Leeds School of Social Sciences

Much has been written recently concerning prison abolition but I think that this welcome intent is unlikely to prove fruitful while people desire punishment (in toto, i.e. not just imprisonment) to persist. An essay about the desire to punish requires first that we ask what punishment is, and penological examination conventionally begins with the idea that it must be unpleasant. The reasoning then proposes that if this is so, there must be a justification for it, because doing unpleasant or painful, or damaging things to people is prima facie bad. These justifications tend to say either punishment is right and therefore our duty, or that punishment is, over all, good in virtue of its consequences.


However, we may also argue that both of these positions are so flawed that there is no adequate justification for punishment. So, why do we punish people? Some have supposed that it helps unify society, or it is useful for the promotion of a capitalist economy, some say that it is an aid for the establishment of authority, for example, and I make some significant arguments to the contrary.

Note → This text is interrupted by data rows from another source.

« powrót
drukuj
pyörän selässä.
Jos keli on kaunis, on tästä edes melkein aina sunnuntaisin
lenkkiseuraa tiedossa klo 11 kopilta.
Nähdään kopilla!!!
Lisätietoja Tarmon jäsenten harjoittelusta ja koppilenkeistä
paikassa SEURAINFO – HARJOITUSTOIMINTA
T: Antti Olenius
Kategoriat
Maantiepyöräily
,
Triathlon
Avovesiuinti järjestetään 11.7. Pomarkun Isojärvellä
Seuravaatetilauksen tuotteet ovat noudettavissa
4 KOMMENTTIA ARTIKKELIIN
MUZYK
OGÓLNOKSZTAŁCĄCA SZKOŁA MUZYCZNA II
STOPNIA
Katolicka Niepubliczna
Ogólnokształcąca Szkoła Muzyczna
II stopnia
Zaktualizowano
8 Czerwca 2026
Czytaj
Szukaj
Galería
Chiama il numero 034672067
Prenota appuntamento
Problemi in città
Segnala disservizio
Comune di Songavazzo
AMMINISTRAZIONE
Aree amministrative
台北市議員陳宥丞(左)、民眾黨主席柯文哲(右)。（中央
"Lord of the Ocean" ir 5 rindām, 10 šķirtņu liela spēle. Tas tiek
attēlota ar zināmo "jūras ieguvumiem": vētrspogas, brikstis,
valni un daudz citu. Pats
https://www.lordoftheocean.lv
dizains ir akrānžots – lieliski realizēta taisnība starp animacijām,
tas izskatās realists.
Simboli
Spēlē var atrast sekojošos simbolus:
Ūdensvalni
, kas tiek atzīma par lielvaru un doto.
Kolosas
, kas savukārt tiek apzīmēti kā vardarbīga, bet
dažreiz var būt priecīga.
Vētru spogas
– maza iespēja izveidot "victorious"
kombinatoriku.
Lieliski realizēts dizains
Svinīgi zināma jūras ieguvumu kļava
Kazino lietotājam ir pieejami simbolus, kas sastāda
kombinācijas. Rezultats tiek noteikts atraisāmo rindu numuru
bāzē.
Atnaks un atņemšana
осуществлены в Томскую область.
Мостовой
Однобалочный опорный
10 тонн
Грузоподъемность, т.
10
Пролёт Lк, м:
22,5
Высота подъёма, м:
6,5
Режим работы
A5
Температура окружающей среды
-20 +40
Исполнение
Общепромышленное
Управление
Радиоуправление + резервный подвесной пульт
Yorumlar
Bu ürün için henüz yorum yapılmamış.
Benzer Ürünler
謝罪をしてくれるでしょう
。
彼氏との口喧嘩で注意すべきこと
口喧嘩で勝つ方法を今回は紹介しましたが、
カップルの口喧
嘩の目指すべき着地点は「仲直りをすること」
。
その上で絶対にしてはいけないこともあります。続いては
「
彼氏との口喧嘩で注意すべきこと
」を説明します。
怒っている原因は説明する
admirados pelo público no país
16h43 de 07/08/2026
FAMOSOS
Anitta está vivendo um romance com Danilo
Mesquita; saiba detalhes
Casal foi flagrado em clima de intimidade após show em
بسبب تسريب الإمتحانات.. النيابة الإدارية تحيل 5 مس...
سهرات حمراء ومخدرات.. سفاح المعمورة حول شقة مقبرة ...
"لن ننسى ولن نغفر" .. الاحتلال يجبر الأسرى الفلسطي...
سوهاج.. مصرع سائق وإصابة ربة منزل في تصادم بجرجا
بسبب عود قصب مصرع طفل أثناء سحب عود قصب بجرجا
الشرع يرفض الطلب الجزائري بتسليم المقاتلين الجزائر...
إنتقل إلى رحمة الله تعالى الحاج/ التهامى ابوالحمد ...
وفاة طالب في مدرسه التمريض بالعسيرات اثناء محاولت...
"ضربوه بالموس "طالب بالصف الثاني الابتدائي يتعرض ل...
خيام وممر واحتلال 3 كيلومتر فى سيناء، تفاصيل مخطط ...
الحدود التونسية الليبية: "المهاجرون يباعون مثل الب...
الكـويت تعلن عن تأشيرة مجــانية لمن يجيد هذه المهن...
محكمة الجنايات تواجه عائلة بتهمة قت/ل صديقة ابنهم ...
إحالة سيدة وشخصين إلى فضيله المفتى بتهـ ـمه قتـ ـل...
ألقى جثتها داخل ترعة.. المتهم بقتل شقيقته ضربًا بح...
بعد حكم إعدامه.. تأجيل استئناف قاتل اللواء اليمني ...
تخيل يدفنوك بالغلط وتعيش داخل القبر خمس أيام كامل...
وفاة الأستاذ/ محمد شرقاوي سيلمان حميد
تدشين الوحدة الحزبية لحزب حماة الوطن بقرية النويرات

We also have a tendency to say that we punish people because they are responsible for what they do. However, should it be the case that we are not morally responsible for our actions because we are not absolutely free, for example, it is claimed that we cannot be punished for them. I contend that we are mistaken in our view concerning the what, why, and morality of punishment, that is, we do not know what it is that we desire other than to inflict pain, and suggest that an alternative reason for desiring punishment (punitiveness) is that we resent those we punish, furthermore, that this attitude does not originate entirely in us.


I claim that resentment (and if I am right, punitiveness) is made socially contagious, and politically manipulable via (among other things) mechanisms akin to that known as less eligibility. In this circumstance, I suggest that punishment is not a necessity, not completely natural, nor an inevitable part of the way that we solve social problems. Therefore, it is reasonable to hope that people will stop desiring it, and, fortunately, should they cease to desire it, its eradication must become more likely.